The problem
Word for word, restate all of the data shown below.

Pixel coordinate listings

--------------------

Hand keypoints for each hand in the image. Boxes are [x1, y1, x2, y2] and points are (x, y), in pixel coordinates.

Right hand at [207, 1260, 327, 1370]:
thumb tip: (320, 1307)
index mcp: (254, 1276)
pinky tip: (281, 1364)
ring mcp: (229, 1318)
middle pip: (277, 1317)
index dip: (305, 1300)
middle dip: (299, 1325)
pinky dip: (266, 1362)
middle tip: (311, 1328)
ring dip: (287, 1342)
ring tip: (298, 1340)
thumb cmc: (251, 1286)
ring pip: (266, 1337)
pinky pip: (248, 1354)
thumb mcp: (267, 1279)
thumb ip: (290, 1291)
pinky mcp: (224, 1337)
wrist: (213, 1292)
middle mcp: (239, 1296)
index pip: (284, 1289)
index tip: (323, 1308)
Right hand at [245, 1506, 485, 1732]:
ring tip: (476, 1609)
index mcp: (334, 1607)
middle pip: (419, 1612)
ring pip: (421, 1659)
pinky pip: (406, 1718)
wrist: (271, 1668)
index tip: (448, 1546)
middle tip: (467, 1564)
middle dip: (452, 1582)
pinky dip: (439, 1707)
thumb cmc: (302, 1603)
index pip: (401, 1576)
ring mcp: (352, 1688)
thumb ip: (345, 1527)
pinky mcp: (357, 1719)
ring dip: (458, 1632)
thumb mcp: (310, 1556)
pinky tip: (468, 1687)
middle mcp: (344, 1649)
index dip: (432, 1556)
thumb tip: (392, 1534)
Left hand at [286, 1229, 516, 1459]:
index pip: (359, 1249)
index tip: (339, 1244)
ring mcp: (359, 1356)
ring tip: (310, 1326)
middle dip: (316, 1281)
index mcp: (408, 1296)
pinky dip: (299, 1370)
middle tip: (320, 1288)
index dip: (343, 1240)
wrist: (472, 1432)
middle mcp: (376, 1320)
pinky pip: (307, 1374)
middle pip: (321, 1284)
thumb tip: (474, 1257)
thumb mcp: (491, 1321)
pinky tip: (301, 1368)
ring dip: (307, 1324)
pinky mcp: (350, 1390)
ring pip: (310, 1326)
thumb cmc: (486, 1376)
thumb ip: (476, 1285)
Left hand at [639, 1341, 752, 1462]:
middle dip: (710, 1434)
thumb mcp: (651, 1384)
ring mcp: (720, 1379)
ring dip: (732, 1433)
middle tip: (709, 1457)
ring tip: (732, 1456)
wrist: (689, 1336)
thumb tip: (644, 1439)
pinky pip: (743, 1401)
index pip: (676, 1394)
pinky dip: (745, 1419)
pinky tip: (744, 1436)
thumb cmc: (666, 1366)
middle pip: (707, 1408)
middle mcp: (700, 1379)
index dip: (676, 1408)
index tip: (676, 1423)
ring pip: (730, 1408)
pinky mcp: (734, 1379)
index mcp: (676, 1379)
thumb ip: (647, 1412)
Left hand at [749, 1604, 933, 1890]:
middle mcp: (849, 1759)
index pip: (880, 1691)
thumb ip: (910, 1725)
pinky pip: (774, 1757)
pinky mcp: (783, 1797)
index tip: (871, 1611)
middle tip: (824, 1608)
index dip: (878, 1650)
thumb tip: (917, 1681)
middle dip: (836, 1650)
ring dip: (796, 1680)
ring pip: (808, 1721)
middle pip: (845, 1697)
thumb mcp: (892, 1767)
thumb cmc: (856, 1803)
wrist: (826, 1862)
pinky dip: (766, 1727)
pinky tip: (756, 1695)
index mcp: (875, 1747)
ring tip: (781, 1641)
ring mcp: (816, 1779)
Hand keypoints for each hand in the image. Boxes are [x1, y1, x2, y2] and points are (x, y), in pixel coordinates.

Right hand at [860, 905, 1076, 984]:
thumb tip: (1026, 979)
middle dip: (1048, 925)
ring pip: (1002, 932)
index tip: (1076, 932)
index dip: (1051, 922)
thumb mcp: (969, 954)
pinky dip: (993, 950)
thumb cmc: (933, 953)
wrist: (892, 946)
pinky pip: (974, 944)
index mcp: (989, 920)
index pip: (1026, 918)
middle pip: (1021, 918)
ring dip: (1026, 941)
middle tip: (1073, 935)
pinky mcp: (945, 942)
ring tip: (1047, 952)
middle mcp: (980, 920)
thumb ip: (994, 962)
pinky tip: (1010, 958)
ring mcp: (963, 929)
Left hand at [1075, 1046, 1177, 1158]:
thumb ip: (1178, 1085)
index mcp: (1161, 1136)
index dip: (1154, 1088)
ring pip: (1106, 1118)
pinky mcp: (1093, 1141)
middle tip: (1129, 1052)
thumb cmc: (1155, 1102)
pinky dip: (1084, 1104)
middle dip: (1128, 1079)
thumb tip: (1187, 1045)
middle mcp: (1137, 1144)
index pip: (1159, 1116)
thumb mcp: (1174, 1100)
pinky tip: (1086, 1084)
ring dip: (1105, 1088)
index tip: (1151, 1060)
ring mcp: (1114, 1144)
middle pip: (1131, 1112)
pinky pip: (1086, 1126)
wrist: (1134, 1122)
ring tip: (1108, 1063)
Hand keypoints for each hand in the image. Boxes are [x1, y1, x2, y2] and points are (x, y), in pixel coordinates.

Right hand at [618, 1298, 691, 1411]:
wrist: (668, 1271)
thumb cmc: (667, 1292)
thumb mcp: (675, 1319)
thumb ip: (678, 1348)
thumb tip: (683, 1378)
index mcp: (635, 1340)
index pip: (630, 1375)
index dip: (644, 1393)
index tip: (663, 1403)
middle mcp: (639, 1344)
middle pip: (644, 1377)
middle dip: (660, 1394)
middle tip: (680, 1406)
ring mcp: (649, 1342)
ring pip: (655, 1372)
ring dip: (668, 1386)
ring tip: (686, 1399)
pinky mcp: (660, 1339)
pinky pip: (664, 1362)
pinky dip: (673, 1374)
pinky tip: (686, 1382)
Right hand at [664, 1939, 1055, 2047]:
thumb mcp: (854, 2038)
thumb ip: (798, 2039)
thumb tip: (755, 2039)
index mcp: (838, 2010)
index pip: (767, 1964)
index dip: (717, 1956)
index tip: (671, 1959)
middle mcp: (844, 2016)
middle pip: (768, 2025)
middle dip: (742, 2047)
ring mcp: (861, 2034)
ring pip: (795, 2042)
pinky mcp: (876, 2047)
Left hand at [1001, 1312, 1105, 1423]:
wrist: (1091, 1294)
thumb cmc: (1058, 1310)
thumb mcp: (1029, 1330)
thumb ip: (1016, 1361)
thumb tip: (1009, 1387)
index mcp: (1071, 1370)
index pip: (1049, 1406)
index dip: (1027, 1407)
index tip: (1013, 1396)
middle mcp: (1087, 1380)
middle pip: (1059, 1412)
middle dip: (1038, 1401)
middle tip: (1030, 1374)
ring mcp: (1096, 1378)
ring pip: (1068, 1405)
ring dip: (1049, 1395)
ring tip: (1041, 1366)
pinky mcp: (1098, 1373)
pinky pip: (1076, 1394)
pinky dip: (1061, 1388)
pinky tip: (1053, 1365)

--------------------

Reply
Hand keypoints for each hand in the image. Boxes are [x1, y1, x2, y2] and points are (x, y), in pixel coordinates.

Right hand at [207, 1260, 327, 1370]:
thumb tip: (320, 1307)
index mcp: (254, 1276)
pinky tip: (281, 1364)
ring mcp: (229, 1318)
middle pip: (277, 1317)
index dip: (305, 1300)
middle dip: (299, 1325)
pinky dip: (266, 1362)
middle tip: (311, 1328)
ring dip: (287, 1342)
ring tip: (298, 1340)
thumb cmc: (251, 1286)
ring pip: (266, 1337)
pinky pip: (248, 1354)
thumb mcp: (267, 1279)
thumb ip: (290, 1291)
pinky mcp: (224, 1337)
wrist: (213, 1292)
middle mcp: (239, 1296)
index pip: (284, 1289)
index tip: (323, 1308)
Right hand at [245, 1506, 485, 1732]:
ring tip: (476, 1609)
index mcp: (334, 1607)
middle pip: (419, 1612)
ring pip: (421, 1659)
pinky pip: (406, 1718)
wrist: (271, 1668)
index tip: (448, 1546)
middle tip: (467, 1564)
middle dip: (452, 1582)
pinky dip: (439, 1707)
thumb cmc: (302, 1603)
index pip: (401, 1576)
ring mcp: (352, 1688)
thumb ip: (345, 1527)
pinky mcp: (357, 1719)
ring dip: (458, 1632)
thumb mcp: (310, 1556)
pinky tip: (468, 1687)
middle mcp: (344, 1649)
index dip: (432, 1556)
thumb tip: (392, 1534)
Left hand at [286, 1229, 516, 1459]:
index pip: (359, 1249)
index tip: (339, 1244)
ring mcp: (359, 1356)
ring tip: (310, 1326)
middle dip: (316, 1281)
index mcp: (408, 1296)
pinky dip: (299, 1370)
middle tip: (320, 1288)
index dip: (343, 1240)
wrist: (472, 1432)
middle mcp: (376, 1320)
pinky pip: (307, 1374)
middle pip: (321, 1284)
thumb tip: (474, 1257)
thumb mcp: (491, 1321)
pinky tip: (301, 1368)
ring dip: (307, 1324)
pinky mcp: (350, 1390)
ring pip: (310, 1326)
thumb cmc: (486, 1376)
thumb ip: (476, 1285)
Left hand at [639, 1341, 752, 1462]:
middle dip: (710, 1434)
thumb mcp: (651, 1384)
ring mcp: (720, 1379)
ring dip: (732, 1433)
middle tip: (709, 1457)
ring tip: (732, 1456)
wrist: (689, 1336)
thumb tip: (644, 1439)
pinky pip: (743, 1401)
index pip: (676, 1394)
pinky dip: (745, 1419)
pinky tip: (744, 1436)
thumb cmc: (666, 1366)
middle pip: (707, 1408)
middle mcp: (700, 1379)
index dip: (676, 1408)
index tip: (676, 1423)
ring pip: (730, 1408)
pinky mcp: (734, 1379)
index mcp: (676, 1379)
thumb ip: (647, 1412)
Left hand at [749, 1604, 933, 1890]:
middle mcp: (849, 1759)
index pip: (880, 1691)
thumb ip: (910, 1725)
pinky pip: (774, 1757)
pinky mcp: (783, 1797)
index tip: (871, 1611)
middle tip: (824, 1608)
index dip: (878, 1650)
thumb tip: (917, 1681)
middle dip: (836, 1650)
ring dip: (796, 1680)
ring pip: (808, 1721)
middle pip: (845, 1697)
thumb mcp: (892, 1767)
thumb cmc: (856, 1803)
wrist: (826, 1862)
pinky dip: (766, 1727)
pinky tip: (756, 1695)
index mcp: (875, 1747)
ring tip: (781, 1641)
ring mcp: (816, 1779)
Hand keypoints for each hand in the image. Boxes are [x1, y1, x2, y2] and points are (x, y), in pixel coordinates.

Right hand at [860, 905, 1076, 984]:
thumb tip: (1026, 979)
middle dip: (1048, 925)
ring pip: (1002, 932)
index tip: (1076, 932)
index dip: (1051, 922)
thumb mcp: (969, 954)
pinky dip: (993, 950)
thumb cmc: (933, 953)
wrist: (892, 946)
pinky pip: (974, 944)
index mcp: (989, 920)
index pip: (1026, 918)
middle pip: (1021, 918)
ring dip: (1026, 941)
middle tip: (1073, 935)
pinky mcp: (945, 942)
ring tip: (1047, 952)
middle mcp: (980, 920)
thumb ip: (994, 962)
pinky tip: (1010, 958)
ring mcp: (963, 929)
Left hand at [1075, 1046, 1177, 1158]:
thumb ip: (1178, 1085)
index mcp: (1161, 1136)
index dip: (1154, 1088)
ring pip: (1106, 1118)
pinky mcp: (1093, 1141)
middle tip: (1129, 1052)
thumb cmc: (1155, 1102)
pinky dip: (1084, 1104)
middle dip: (1128, 1079)
thumb tip: (1187, 1045)
middle mcp: (1137, 1144)
index pip: (1159, 1116)
thumb mcp: (1174, 1100)
pinky tip: (1086, 1084)
ring dip: (1105, 1088)
index tip: (1151, 1060)
ring mcp: (1114, 1144)
middle pip: (1131, 1112)
pinky pip: (1086, 1126)
wrist: (1134, 1122)
ring tip: (1108, 1063)
Hand keypoints for each hand in the image. Boxes are [x1, y1, x2, y2] and points are (x, y), in pixel coordinates.

Right hand at [618, 1298, 691, 1411]:
wrist: (668, 1271)
thumb cmc: (667, 1292)
thumb mcp: (675, 1319)
thumb ip: (678, 1348)
thumb tip: (683, 1378)
index mcp: (635, 1340)
index pip: (630, 1375)
index dip: (644, 1393)
index tip: (663, 1403)
middle mcp: (639, 1344)
middle pip: (644, 1377)
middle dip: (660, 1394)
middle tip: (680, 1406)
ring mcp: (649, 1342)
ring pip: (655, 1372)
ring dip: (668, 1386)
ring tip: (686, 1399)
pinky mcp: (660, 1339)
pinky pip: (664, 1362)
pinky dip: (673, 1374)
pinky tip: (686, 1382)
Right hand at [664, 1939, 1055, 2047]:
thumb mcp: (854, 2038)
thumb ip: (798, 2039)
thumb tip: (755, 2039)
index mcp: (838, 2010)
index pip: (767, 1964)
index dip: (717, 1956)
index tip: (671, 1959)
middle mcp: (844, 2016)
middle pip: (768, 2025)
middle dip: (742, 2047)
ring mcp: (861, 2034)
ring pip: (795, 2042)
pinky mcp: (876, 2047)
Left hand at [1001, 1312, 1105, 1423]:
wrist: (1091, 1294)
thumb cmc: (1058, 1310)
thumb mcp: (1029, 1330)
thumb ip: (1016, 1361)
thumb tip: (1009, 1387)
index mcp: (1071, 1370)
index pip: (1049, 1406)
index dip: (1027, 1407)
index tip: (1013, 1396)
middle mcp: (1087, 1380)
middle pip: (1059, 1412)
middle dip: (1038, 1401)
middle tip: (1030, 1374)
ring mcp: (1096, 1378)
ring pip: (1068, 1405)
ring dip: (1049, 1395)
ring tip: (1041, 1366)
pinky mcp: (1098, 1373)
pinky pip: (1076, 1394)
pinky dip: (1061, 1388)
pinky tip: (1053, 1365)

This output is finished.